The accounts of a police raid at the Marion County Record, a newspaper in Kansas, are disturbing, not only to newsrooms across the country like ours here in Vineyard Haven, but to democracy worldwide.
According to major news outlets, police raided the weekly paper, seizing computers, phones, and other items from reporters, editors, and the owners, as well as a city official. A local judge gave permission for the search warrant based on information that a reporter at the paper had not properly accessed records about the driving records of a local businesswoman. But Record representatives say they legally accessed information from a public database, finding the woman was driving without a license after receiving a DUI. They shared those records with local officials, but never published anything about it. The paper had also investigated anonymous tips about sexual misconduct claims against the city’s police chief while at a previous job.
The county attorney, following broad condemnation of the seizures, ordered all of the materials to be returned to the newspaper. Miraculously, the Record was able to put out last week’s paper a few days after the raid — hobbling together stories with a sports reporter and a photographer’s computers — with the bold headline, “Seized … But Not Silenced” in a banner large-font headline.
It’s a wild story, with more details fit to print, but to the greater question of why this is relevant to our Island, the raid leaves newspaper organizations across the country wondering: If we investigate a local police department, local officials, or local businesses, will law enforcement come pounding on our door? With newspapers already on shoestring budgets, can we afford court battles? Will our staff want to deal with that? What other news organizations have faced such retaliation, but didn’t make the mainstream media?
In the age of corporate takeovers, social media, artificial intelligence, and everything else, we hope that government and police overreach isn’t another slice against local newspapers in a death by a thousand cuts. According to the Hussman School of Journalism and Media, the country has lost a quarter of its newspapers, mostly weeklies, over the past two decades, an astonishing number.

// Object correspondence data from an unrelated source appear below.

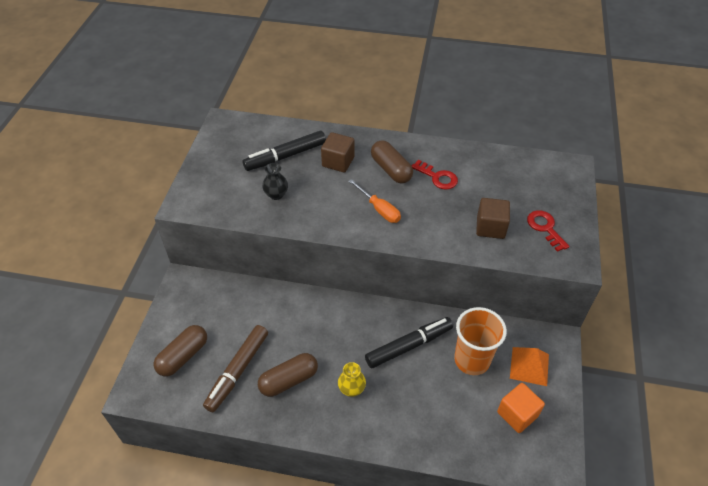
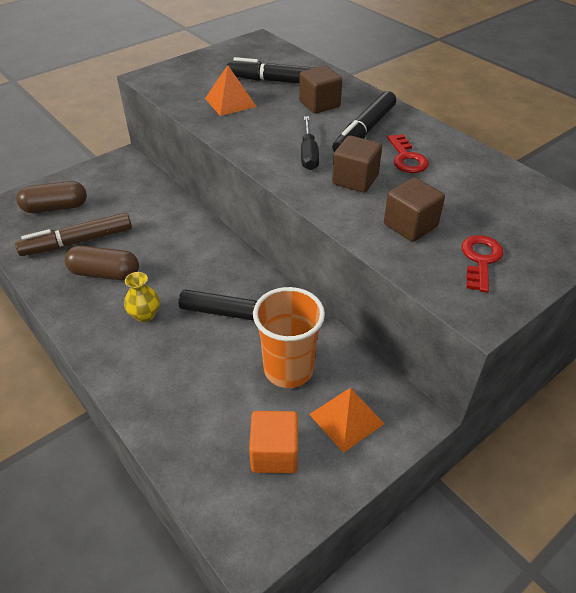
camera: 40 degrees right, 5 degrees down
black vase [262,163,288,200] -> orange pyramid [205,65,257,116]
orange screwdriver [348,179,401,223] -> black screwdriver [301,116,319,170]
brown capsule [371,140,413,183] -> black marker [332,91,396,152]
none -> brown cube [332,135,382,193]

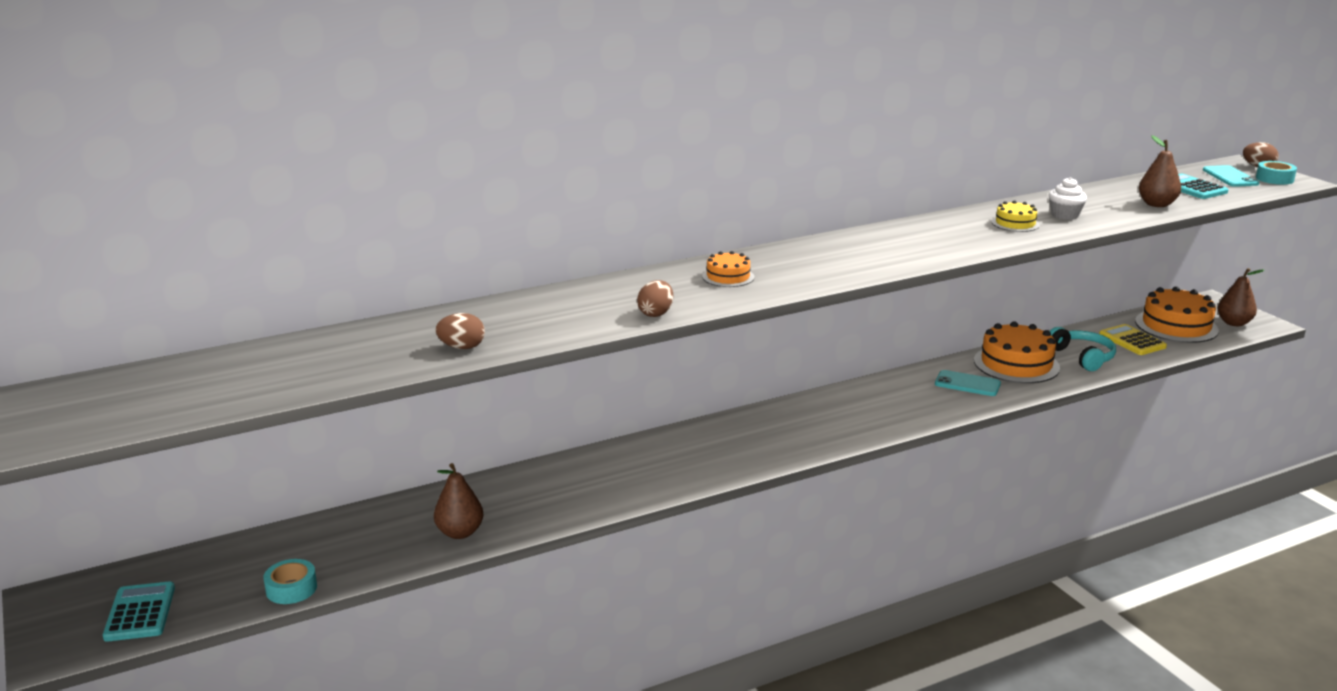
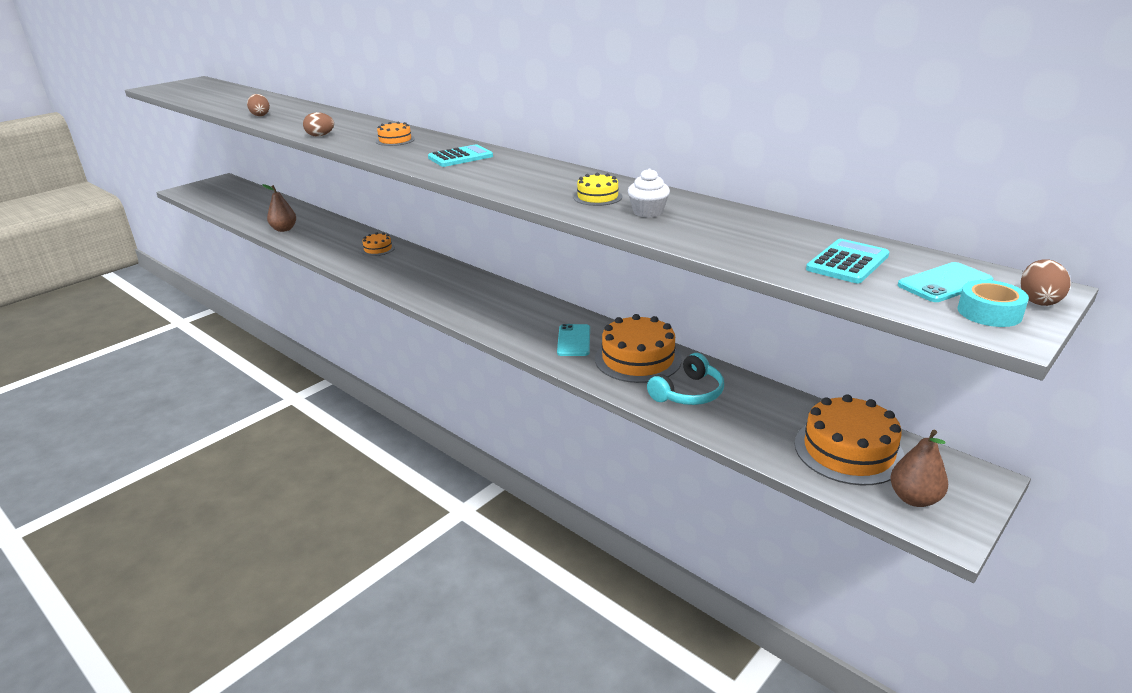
camera: 70 degrees right, 5 degrees up
turquoise calculator [103,581,175,642] -> turquoise calculator moved to [428,144,493,167]
turquoise tape [263,559,317,604] -> none
yellow calculator [1099,324,1167,355] -> none
brown pear [1139,135,1181,207] -> none
none -> orange cake [361,232,395,256]

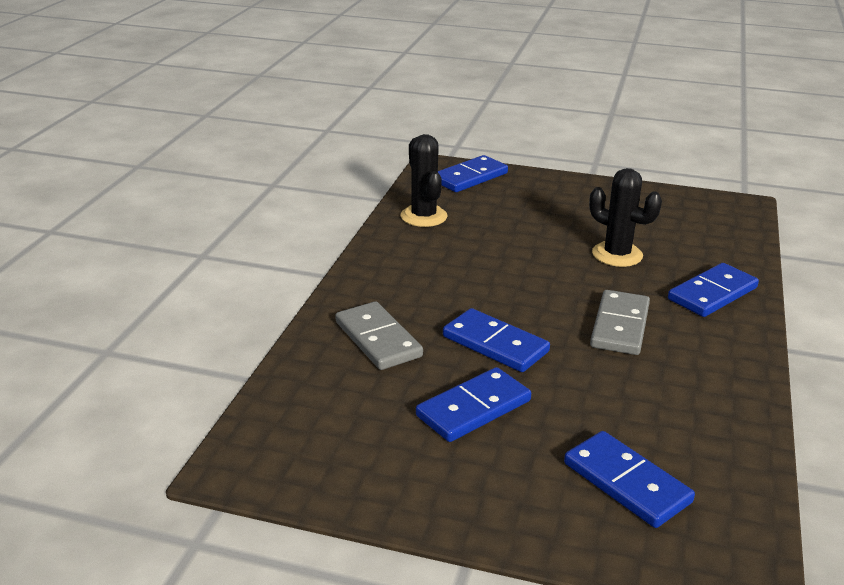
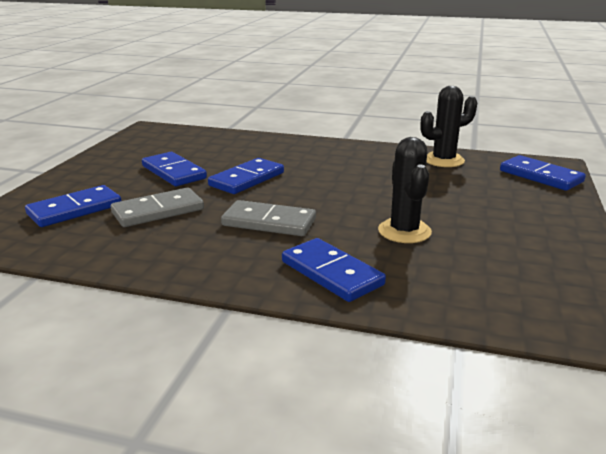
camera: 90 degrees right, 5 degrees down
grey domino [335,301,423,370] -> grey domino moved to [111,188,204,227]
black cactus [589,168,662,267] -> black cactus turned 45 degrees counterclockwise [378,137,432,243]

Newspapers, and the communities that they cover and protect, have never been in greater need of the courts to stop government overreach, which is exactly what didn’t happen in Marion, Kan.
The Times would like to be on record strongly condemning the police department’s actions, and to persuade any local law enforcement agency to never go to such lengths here.
There are some similarities with The Times and the Record that are worth pointing out. The New York Times recently published a story that the Record was known by some in the community for being a bit of a troublemaker, or, as editor Eric Meyer said, they were doing their job as a “watchdog with aggressive reporting.” The New York Times story suggests that the raid was the culmination of some tension between the newspaper and some in the community. Unofficially, our newsroom here in Vineyard Haven has been described in those same dogged terms, committed to holding public officials accountable, a tag that we’re proud of.
First, there is no indication that any local police department would ever raid The Times. Some of our work, which has been praised by regional press associations, includes uncovering embarrassing moments about our local police departments, and holding public officials accountable. And while accessing those records had its challenges, we were never raided. But what happened in Kansas does remind us of how fragile our democracy is, and how we’re not far off from some countries where state media rules the day, and independent journalists are constantly under attack, if not killed. It only takes a reckless police chief and a bad judge.
In fairness, raids on newspaper organizations are incredibly rare in the U.S., because they are illegal. There are broad protections against news organizations. Police can access a search warrant when someone’s life might be at stake, or if staff broke the law, but that’s after all other investigative options have been exhausted, which doesn’t seem to have happened in Kansas.
There’s also been broad support for the Record. According to the editor, their subscribers have grown by 50 percent, with new readers from around the world buying subscriptions.
And First Amendment and press advocates have shown their support. The Reporters Committee for Freedom of the Press sent a letter, signed by many national media outlets, to the Marion Police Department, condemning their actions. The letter states that seizing the equipment substantially interfered with the Record’s “First Amendment–protected newsgathering,” and risked “chilling the free flow of information in the public interest more broadly.”
We’re hopeful the reaction to the raids will further dispel any ideas of doing it again, whether in Kansas or here on the Vineyard.